Bug 492124

Summary: EC enabled build of NSS by default
Product: [Community] Dogtag Certificate System Reporter: David Stutzman <david.konrad.stutzman>
Component: NSSAssignee: Christina Fu <cfu>
Status: CLOSED WONTFIX QA Contact: Chandrasekar Kannan <ckannan>
Severity: low Docs Contact:
Priority: high    
Version: 1.0CC: ahughes, ankostis, aph, benl, mharmsen, rrelyea
Target Milestone: ---   
Target Release: ---   
Hardware: All   
OS: Linux   
Whiteboard:
Fixed In Version: Doc Type: Bug Fix
Doc Text:
Story Points: ---
Clone Of: Environment:
Last Closed: 2011-11-15 18:48:38 EST Type: ---
Regression: --- Mount Type: ---
Documentation: --- CRM:
Verified Versions: Category: ---
oVirt Team: --- RHEL 7.3 requirements from Atomic Host:
Cloudforms Team: ---

Description David Stutzman 2009-03-25 09:48:58 EDT
Filed at blord's request:

It would be nice to make the NSS that is required by Dogtag one that is built according to the ECC directions (http://pki.fedoraproject.org/wiki/ECC_Capable_NSS), or have 2 different packages that could satisfy the NSS dependency.  Apparently building NSS in the manner described will leave the RSA/DSA functionality working the same so why not have everyone use the same build?  Dogtag out of the box has EC referenced all through the GUI, config files, etc and it's quite misleading to the user.  Additionally, if you hand-build NSS and then update the system and an NSS update comes down, it will overwrite your EC-enabled NSS.  Hilarity^H^H^H^H^H^H^H^HSobbing ensues.
Comment 1 Kostis Anagnostopoulos 2009-08-03 04:39:52 EDT
This bug prevents the 'keytool' of both sun's java and IcedTea from importing Comodo's CA ECC certificate.
Comment 2 Andrew John Hughes 2009-09-04 10:17:48 EDT
It's on this list:

http://fedoraproject.org/wiki/User:Peter/Disabled_applications

so I guess this may be an issue for fedora-legal to resolve.
Comment 3 David Stutzman 2009-09-08 06:33:37 EDT
I suppose I could have been a little more detailed with the original request.  The directions linked to on the Dogtag wiki tell the reader how to build an EC "aware" NSS.  Sun's current JDK 6 knows about EC and has algorithm names and interfaces defined to work with it, but no implementation (which is reportedly about to change with Java 7).  If you want to use EC you'll need to add in a 3rd party crypto provider such as BouncyCastle or IAIK.  Following the link above you'll end up with an NSS the same way.  The softtoken gets excluded from the EC build so there isn't any actual EC implementation compiled in, but the rest of the toolkit knows how to deal with EC and you can plug in a 3rd party PKCS#11 module that implements the EC algorithms.  Yeah, it would be nice to one day be able to use NSS's built-in token to do the EC (maybe use the same implementation that Sun is using for Java 7?) but in the mean time, I think the above would go a long way to lowering the EC barrier of entry as well as ongoing maintenance of Dogtag.
Comment 4 Andrew John Hughes 2009-09-08 12:54:50 EDT
I've already gone into most of the general OpenJDK issues here:

http://icedtea.classpath.org/bugzilla/show_bug.cgi?id=356

and there's a patch currently posted for review on the IcedTea mailing list.  When applied, IcedTea can be configured with the additional option --enable-nss.  configure then searches for a system NSS, and, if found, will add the necessary configuration to the JDK being built so that EC works out of the box.  This assumes that the system NSS has EC support which is not currently the case for Fedora and hence this bug.  However, if OpenJDK is built with this support enabled, then EC support will work if the system NSS is later replaced with one that includes it.

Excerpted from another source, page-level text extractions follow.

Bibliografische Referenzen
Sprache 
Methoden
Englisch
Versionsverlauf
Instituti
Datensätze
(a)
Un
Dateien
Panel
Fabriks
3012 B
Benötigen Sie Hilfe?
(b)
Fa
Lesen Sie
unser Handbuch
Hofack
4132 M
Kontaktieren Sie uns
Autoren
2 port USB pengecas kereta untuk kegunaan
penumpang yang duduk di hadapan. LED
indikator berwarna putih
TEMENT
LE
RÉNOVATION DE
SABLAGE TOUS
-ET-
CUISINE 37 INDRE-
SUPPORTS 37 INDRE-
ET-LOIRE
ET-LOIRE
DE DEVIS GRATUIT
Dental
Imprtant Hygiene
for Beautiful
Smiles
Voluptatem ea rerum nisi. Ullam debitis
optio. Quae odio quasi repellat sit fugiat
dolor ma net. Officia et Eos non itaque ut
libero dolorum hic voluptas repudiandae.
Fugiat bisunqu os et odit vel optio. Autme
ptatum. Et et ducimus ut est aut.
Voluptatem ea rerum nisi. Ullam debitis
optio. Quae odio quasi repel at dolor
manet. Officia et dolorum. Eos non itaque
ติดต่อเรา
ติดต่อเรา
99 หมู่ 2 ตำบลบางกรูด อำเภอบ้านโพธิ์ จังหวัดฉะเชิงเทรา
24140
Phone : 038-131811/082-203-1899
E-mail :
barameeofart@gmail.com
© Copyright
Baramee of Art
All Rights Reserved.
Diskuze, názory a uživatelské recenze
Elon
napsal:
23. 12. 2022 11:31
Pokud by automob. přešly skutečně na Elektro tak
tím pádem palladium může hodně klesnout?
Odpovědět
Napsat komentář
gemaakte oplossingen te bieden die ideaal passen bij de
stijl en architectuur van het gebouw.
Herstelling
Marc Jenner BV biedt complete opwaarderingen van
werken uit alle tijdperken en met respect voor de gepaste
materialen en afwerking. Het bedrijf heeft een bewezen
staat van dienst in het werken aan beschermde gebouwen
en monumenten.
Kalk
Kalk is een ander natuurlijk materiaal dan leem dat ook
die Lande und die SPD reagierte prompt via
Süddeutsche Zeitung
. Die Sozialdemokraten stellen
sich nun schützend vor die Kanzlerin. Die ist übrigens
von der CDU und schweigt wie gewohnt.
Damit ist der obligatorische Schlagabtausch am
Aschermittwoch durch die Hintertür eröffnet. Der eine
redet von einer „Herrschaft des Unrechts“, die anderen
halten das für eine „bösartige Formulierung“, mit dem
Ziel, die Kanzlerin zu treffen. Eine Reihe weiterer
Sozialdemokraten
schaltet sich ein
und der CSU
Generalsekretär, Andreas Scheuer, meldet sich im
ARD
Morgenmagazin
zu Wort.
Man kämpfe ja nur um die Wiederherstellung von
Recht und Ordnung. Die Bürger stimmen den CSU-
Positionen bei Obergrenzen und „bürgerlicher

The OpenJDK7 changes have gone in and, to my disappointment, are a regression.  Although they originally planned to implement EC (which has its own issues), this direction was abandoned due to legal issues.  What we have in 7 is basically NSS... in the source tree.  I'm sure I don't have to point out to distro packagers the downsides of having a duplicate library inside an application and the consequent effects on security maintenance for it.  They already do this with libjpeg, libpng and zlib and we rip this out in IcedTea, using the system libraries instead (it's also the case for lcms, but due to local modifications we can't use the system copy).  It looks like we'll also have to do this for NSS now, especially if there are legal issues with shipping it in Fedora.  So, yeah, all they've done is create more work for us.  Enabling NSS support in OpenJDK6 is fairly trivial by comparison, it's only a problem for Sun because they can't depend on system libraries with their stock proprietary builds.